The $16.6 billion in question was more than all European startups raised in Q3 2024 ($12.5 billion, per KPMG), and more than all Asian startups raised in Q3 2024 ($15.6 billion, per KPMG). I think that when we consider the advantages that the United States may have in the global technology race, it’s easy to underestimate the power of the mountains of cash that our domestic concerns can raise from global sources.
It’s a superpower to attract the best and brightest. It’s also a superpower to be able to fund them with both domestic and foreign purses.

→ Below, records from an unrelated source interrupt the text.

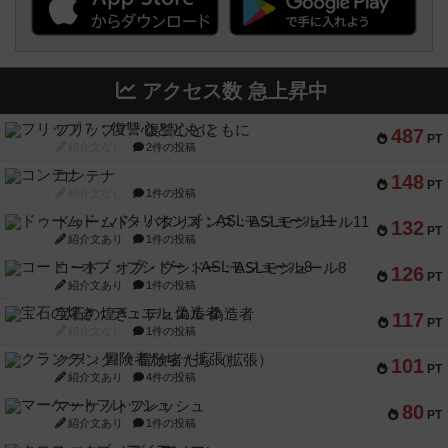
アクセス数 急上昇中
フリップ７：復讐心とともに
487
PT
紹介文なし
2件の投稿
コンテナ
148
PT
紹介文なし
1件の投稿
ドゥームド・バタリオンズ：ASLモジュール11
132
PT
紹介文あり
1件の投稿
コード・オブ・ブシドー：ASLモジュール8
126
PT
紹介文あり
1件の投稿
宝石の煌き：デュエル 偽造者
117
PT
紹介文なし
1件の投稿
クランク! ：冒険者たち（拡張）
101
PT
紹介文あり
4件の投稿
マーケットフレッシュ
80
PT
紹介文あり
1件の投稿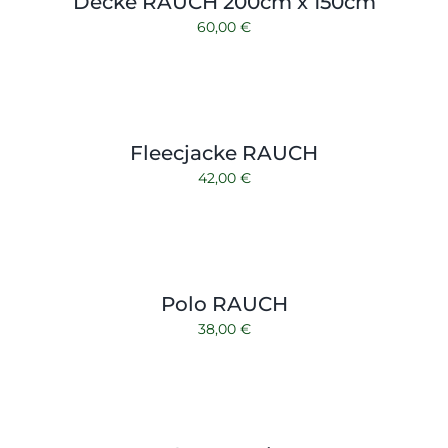
Decke RAUCH 200cm x 150cm
Kontakt
Zubehör
60,00
€
Fleecjacke RAUCH
42,00
€
Polo RAUCH
38,00
€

Combine the two, and it’s hard to worry much about domestic technological dynamism, no matter which AI model giant manages to eventually win the most market share.
"Folks claimed that Krishnan wants to rip the cap off H1-B visas. Sacks doesn’t seem to think that that is the case, but I wonder if it wouldn’t the smartest thing we could do as a nation."
I have a problem with this statement. Education in the USA is at best uneven and ultimately very expensive. Corporation pay less and less taxes and less money goes toward educating the population. Plentiful H1-B visas makes it too easy for US corporations to ignore this issue and simply import knowledge workers that were educated for free abroad. If Americans had access to good and reasonably priced education, I would not have an issue importing additional workers to complement our work force when needed. But right now, that's not what's going on.
How about this to not sugarcoat things:
David Sacks should absolutely be hammered in the public sphere for legitimizing Laura Loomer. Aside from his bumbling idiot trope of “gawsh I didn’t think MAGA was racist!!1!” he’s basically platforming her odious takes.
He’s either a fool, an unwitting victim, or a borderline white nationalist, none of which make for either a wise investor or a Presidential advisor.